### Exercise aim
Reproduce every line of the material below word for word, in the same order and with each line kept separate.

### Data provided
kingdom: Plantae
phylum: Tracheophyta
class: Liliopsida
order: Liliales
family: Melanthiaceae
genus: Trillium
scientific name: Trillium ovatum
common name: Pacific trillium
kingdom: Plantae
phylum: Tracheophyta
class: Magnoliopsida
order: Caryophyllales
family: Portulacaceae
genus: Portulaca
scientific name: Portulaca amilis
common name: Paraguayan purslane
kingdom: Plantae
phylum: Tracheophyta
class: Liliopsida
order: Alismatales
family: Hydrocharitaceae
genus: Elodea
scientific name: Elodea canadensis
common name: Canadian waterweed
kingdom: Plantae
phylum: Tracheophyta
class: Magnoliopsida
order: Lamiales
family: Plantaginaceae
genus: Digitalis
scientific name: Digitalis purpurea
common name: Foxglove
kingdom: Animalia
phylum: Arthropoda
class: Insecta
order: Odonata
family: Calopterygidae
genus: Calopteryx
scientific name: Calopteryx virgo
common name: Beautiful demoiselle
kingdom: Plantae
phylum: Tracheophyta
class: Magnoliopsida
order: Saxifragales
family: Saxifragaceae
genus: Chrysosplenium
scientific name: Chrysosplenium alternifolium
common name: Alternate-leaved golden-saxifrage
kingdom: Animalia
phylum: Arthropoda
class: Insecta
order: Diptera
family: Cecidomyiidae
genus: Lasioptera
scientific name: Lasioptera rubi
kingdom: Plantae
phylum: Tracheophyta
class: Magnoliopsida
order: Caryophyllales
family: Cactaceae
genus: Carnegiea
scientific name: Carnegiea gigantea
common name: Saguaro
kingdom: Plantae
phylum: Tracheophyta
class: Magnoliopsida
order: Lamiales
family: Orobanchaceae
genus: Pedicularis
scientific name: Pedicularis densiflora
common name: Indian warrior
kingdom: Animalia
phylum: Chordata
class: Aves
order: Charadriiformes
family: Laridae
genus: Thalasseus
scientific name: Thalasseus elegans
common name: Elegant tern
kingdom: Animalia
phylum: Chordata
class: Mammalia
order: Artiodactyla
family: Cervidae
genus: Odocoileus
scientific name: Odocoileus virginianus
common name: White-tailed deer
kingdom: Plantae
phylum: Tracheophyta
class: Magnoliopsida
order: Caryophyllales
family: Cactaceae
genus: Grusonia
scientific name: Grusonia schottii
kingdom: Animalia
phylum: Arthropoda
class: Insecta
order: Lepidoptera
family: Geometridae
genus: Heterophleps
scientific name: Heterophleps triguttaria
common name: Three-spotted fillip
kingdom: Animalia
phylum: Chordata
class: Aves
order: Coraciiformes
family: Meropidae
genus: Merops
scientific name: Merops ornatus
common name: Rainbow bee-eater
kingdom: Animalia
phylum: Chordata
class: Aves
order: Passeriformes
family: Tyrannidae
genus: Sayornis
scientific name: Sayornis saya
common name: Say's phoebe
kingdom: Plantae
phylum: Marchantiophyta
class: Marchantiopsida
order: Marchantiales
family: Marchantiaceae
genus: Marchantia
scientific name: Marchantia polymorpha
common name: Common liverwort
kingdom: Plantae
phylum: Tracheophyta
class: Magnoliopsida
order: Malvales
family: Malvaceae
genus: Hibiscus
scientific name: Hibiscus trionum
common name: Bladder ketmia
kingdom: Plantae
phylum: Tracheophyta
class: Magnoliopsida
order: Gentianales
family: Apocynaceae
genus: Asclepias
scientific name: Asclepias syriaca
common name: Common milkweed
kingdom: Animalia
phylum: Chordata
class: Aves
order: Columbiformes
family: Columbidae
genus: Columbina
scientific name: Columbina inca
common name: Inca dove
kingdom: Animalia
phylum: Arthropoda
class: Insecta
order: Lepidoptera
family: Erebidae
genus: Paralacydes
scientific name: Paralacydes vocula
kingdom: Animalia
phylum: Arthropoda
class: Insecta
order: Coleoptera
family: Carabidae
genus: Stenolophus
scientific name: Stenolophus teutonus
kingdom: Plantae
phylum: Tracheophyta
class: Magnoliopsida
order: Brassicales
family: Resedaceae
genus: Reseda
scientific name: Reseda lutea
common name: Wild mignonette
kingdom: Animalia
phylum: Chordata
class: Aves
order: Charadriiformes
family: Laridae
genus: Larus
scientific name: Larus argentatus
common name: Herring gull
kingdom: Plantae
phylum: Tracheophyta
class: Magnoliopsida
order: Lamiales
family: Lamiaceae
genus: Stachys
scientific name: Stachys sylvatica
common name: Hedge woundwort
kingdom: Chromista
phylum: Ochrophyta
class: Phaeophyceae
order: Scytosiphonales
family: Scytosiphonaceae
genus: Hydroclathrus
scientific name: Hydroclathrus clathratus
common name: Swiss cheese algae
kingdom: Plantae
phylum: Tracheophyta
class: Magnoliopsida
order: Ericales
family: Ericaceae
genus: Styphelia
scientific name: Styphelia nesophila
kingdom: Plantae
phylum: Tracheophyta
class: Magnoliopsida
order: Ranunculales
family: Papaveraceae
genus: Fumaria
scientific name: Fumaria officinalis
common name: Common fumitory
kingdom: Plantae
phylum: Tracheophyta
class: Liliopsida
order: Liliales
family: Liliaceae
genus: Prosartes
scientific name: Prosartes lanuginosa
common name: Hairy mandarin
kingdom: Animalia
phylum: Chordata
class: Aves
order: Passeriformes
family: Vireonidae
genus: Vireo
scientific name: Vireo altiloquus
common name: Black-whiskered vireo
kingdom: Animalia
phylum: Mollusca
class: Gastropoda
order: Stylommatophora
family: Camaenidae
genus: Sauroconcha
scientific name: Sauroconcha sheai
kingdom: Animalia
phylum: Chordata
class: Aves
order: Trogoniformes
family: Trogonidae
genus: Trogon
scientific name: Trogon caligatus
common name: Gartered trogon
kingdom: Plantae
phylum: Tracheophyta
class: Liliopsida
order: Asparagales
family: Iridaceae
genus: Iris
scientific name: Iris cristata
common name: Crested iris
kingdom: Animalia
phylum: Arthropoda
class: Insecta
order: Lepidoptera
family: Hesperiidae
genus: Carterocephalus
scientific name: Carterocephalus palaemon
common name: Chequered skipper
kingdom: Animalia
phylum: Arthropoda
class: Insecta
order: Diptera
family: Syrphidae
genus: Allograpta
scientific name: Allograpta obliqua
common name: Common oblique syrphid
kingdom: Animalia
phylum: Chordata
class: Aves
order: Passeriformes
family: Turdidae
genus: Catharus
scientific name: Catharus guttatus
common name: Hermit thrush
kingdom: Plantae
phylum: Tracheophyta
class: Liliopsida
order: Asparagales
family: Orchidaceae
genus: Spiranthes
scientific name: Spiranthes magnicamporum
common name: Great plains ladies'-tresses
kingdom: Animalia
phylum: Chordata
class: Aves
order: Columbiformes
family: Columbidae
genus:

### Written response
kingdom: Plantae
phylum: Tracheophyta
class: Liliopsida
order: Liliales
family: Melanthiaceae
genus: Trillium
scientific name: Trillium ovatum
common name: Pacific trillium
kingdom: Plantae
phylum: Tracheophyta
class: Magnoliopsida
order: Caryophyllales
family: Portulacaceae
genus: Portulaca
scientific name: Portulaca amilis
common name: Paraguayan purslane
kingdom: Plantae
phylum: Tracheophyta
class: Liliopsida
order: Alismatales
family: Hydrocharitaceae
genus: Elodea
scientific name: Elodea canadensis
common name: Canadian waterweed
kingdom: Plantae
phylum: Tracheophyta
class: Magnoliopsida
order: Lamiales
family: Plantaginaceae
genus: Digitalis
scientific name: Digitalis purpurea
common name: Foxglove
kingdom: Animalia
phylum: Arthropoda
class: Insecta
order: Odonata
family: Calopterygidae
genus: Calopteryx
scientific name: Calopteryx virgo
common name: Beautiful demoiselle
kingdom: Plantae
phylum: Tracheophyta
class: Magnoliopsida
order: Saxifragales
family: Saxifragaceae
genus: Chrysosplenium
scientific name: Chrysosplenium alternifolium
common name: Alternate-leaved golden-saxifrage
kingdom: Animalia
phylum: Arthropoda
class: Insecta
order: Diptera
family: Cecidomyiidae
genus: Lasioptera
scientific name: Lasioptera rubi
kingdom: Plantae
phylum: Tracheophyta
class: Magnoliopsida
order: Caryophyllales
family: Cactaceae
genus: Carnegiea
scientific name: Carnegiea gigantea
common name: Saguaro
kingdom: Plantae
phylum: Tracheophyta
class: Magnoliopsida
order: Lamiales
family: Orobanchaceae
genus: Pedicularis
scientific name: Pedicularis densiflora
common name: Indian warrior
kingdom: Animalia
phylum: Chordata
class: Aves
order: Charadriiformes
family: Laridae
genus: Thalasseus
scientific name: Thalasseus elegans
common name: Elegant tern
kingdom: Animalia
phylum: Chordata
class: Mammalia
order: Artiodactyla
family: Cervidae
genus: Odocoileus
scientific name: Odocoileus virginianus
common name: White-tailed deer
kingdom: Plantae
phylum: Tracheophyta
class: Magnoliopsida
order: Caryophyllales
family: Cactaceae
genus: Grusonia
scientific name: Grusonia schottii
kingdom: Animalia
phylum: Arthropoda
class: Insecta
order: Lepidoptera
family: Geometridae
genus: Heterophleps
scientific name: Heterophleps triguttaria
common name: Three-spotted fillip
kingdom: Animalia
phylum: Chordata
class: Aves
order: Coraciiformes
family: Meropidae
genus: Merops
scientific name: Merops ornatus
common name: Rainbow bee-eater
kingdom: Animalia
phylum: Chordata
class: Aves
order: Passeriformes
family: Tyrannidae
genus: Sayornis
scientific name: Sayornis saya
common name: Say's phoebe
kingdom: Plantae
phylum: Marchantiophyta
class: Marchantiopsida
order: Marchantiales
family: Marchantiaceae
genus: Marchantia
scientific name: Marchantia polymorpha
common name: Common liverwort
kingdom: Plantae
phylum: Tracheophyta
class: Magnoliopsida
order: Malvales
family: Malvaceae
genus: Hibiscus
scientific name: Hibiscus trionum
common name: Bladder ketmia
kingdom: Plantae
phylum: Tracheophyta
class: Magnoliopsida
order: Gentianales
family: Apocynaceae
genus: Asclepias
scientific name: Asclepias syriaca
common name: Common milkweed
kingdom: Animalia
phylum: Chordata
class: Aves
order: Columbiformes
family: Columbidae
genus: Columbina
scientific name: Columbina inca
common name: Inca dove
kingdom: Animalia
phylum: Arthropoda
class: Insecta
order: Lepidoptera
family: Erebidae
genus: Paralacydes
scientific name: Paralacydes vocula
kingdom: Animalia
phylum: Arthropoda
class: Insecta
order: Coleoptera
family: Carabidae
genus: Stenolophus
scientific name: Stenolophus teutonus
kingdom: Plantae
phylum: Tracheophyta
class: Magnoliopsida
order: Brassicales
family: Resedaceae
genus: Reseda
scientific name: Reseda lutea
common name: Wild mignonette
kingdom: Animalia
phylum: Chordata
class: Aves
order: Charadriiformes
family: Laridae
genus: Larus
scientific name: Larus argentatus
common name: Herring gull
kingdom: Plantae
phylum: Tracheophyta
class: Magnoliopsida
order: Lamiales
family: Lamiaceae
genus: Stachys
scientific name: Stachys sylvatica
common name: Hedge woundwort
kingdom: Chromista
phylum: Ochrophyta
class: Phaeophyceae
order: Scytosiphonales
family: Scytosiphonaceae
genus: Hydroclathrus
scientific name: Hydroclathrus clathratus
common name: Swiss cheese algae
kingdom: Plantae
phylum: Tracheophyta
class: Magnoliopsida
order: Ericales
family: Ericaceae
genus: Styphelia
scientific name: Styphelia nesophila
kingdom: Plantae
phylum: Tracheophyta
class: Magnoliopsida
order: Ranunculales
family: Papaveraceae
genus: Fumaria
scientific name: Fumaria officinalis
common name: Common fumitory
kingdom: Plantae
phylum: Tracheophyta
class: Liliopsida
order: Liliales
family: Liliaceae
genus: Prosartes
scientific name: Prosartes lanuginosa
common name: Hairy mandarin
kingdom: Animalia
phylum: Chordata
class: Aves
order: Passeriformes
family: Vireonidae
genus: Vireo
scientific name: Vireo altiloquus
common name: Black-whiskered vireo
kingdom: Animalia
phylum: Mollusca
class: Gastropoda
order: Stylommatophora
family: Camaenidae
genus: Sauroconcha
scientific name: Sauroconcha sheai
kingdom: Animalia
phylum: Chordata
class: Aves
order: Trogoniformes
family: Trogonidae
genus: Trogon
scientific name: Trogon caligatus
common name: Gartered trogon
kingdom: Plantae
phylum: Tracheophyta
class: Liliopsida
order: Asparagales
family: Iridaceae
genus: Iris
scientific name: Iris cristata
common name: Crested iris
kingdom: Animalia
phylum: Arthropoda
class: Insecta
order: Lepidoptera
family: Hesperiidae
genus: Carterocephalus
scientific name: Carterocephalus palaemon
common name: Chequered skipper
kingdom: Animalia
phylum: Arthropoda
class: Insecta
order: Diptera
family: Syrphidae
genus: Allograpta
scientific name: Allograpta obliqua
common name: Common oblique syrphid
kingdom: Animalia
phylum: Chordata
class: Aves
order: Passeriformes
family: Turdidae
genus: Catharus
scientific name: Catharus guttatus
common name: Hermit thrush
kingdom: Plantae
phylum: Tracheophyta
class: Liliopsida
order: Asparagales
family: Orchidaceae
genus: Spiranthes
scientific name: Spiranthes magnicamporum
common name: Great plains ladies'-tresses
kingdom: Animalia
phylum: Chordata
class: Aves
order: Columbiformes
family: Columbidae
genus:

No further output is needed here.